Industry practitioners advocate practical middle paths: prioritise resilience requirements by clinical criticality rather than applying uniform standards across every product; invest in digital tools and standardised data collection for the highest‑risk product lines; provide tiered RFP requirements that recognise the differing capacities of small and large suppliers; and create secure mechanisms for verified disclosure of sensitive information so that commercial confidentiality is protected even as buyers gain necessary assurance.
If hospitals and suppliers are to find common ground, the negotiation must acknowledge responsibilities on both sides. Providers drove many of the efficiency gains that left the system lean; suppliers, for their part, must be prepared to demonstrate contingency planning where it matters most. Health systems should avoid creating checklists that reward form over function — selecting vendors because they meet onerous bureaucratic criteria rather than because they offer superior clinical value and realistic resilience.

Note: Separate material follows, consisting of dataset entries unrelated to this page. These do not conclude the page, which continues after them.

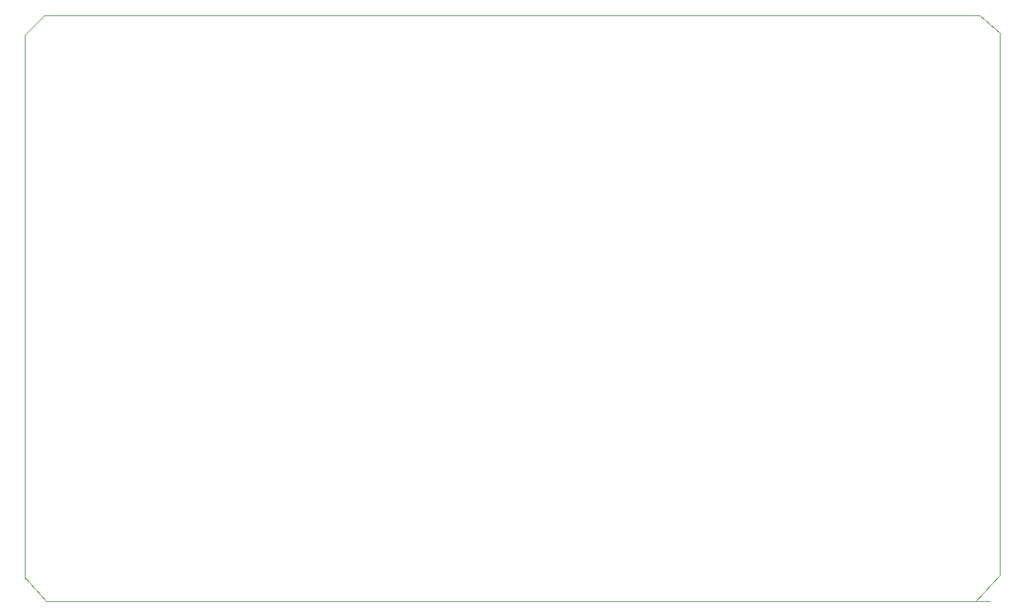
<source format=gbr>
G04 #@! TF.FileFunction,Profile,NP*
%FSLAX46Y46*%
G04 Gerber Fmt 4.6, Leading zero omitted, Abs format (unit mm)*
G04 Created by KiCad (PCBNEW (2015-06-25 BZR 5821)-product) date Fri 24 Jun 2016 17:30:40 CEST*
%MOMM*%
G01*
G04 APERTURE LIST*
%ADD10C,0.100000*%
G04 APERTURE END LIST*
D10*
X146000000Y-155000000D02*
X148750000Y-158000000D01*
X269000000Y-154750000D02*
X266000000Y-158000000D01*
X269000000Y-154500000D02*
X269000000Y-154750000D01*
X269000000Y-86250000D02*
X269000000Y-86500000D01*
X266500000Y-84000000D02*
X269000000Y-86250000D01*
X148500000Y-84000000D02*
X146000000Y-86500000D01*
X146000000Y-155250000D02*
X146000000Y-86500000D01*
X267750000Y-158000000D02*
X148750000Y-158000000D01*
X269000000Y-86500000D02*
X269000000Y-154750000D01*
X148500000Y-84000000D02*
X266500000Y-84000000D01*
M02*

</source>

The pandemic revealed that supply‑chain resilience in healthcare is not merely an operational nicety but a dimension of patient safety. Rebuilding it will demand money, time and policy support — and a more nuanced approach to requirements that protects competition rather than eroding it. As industry analysts put it, resilience is attainable, but only if procurement standards are proportionate, risk‑based and developed in collaboration with the suppliers expected to meet them.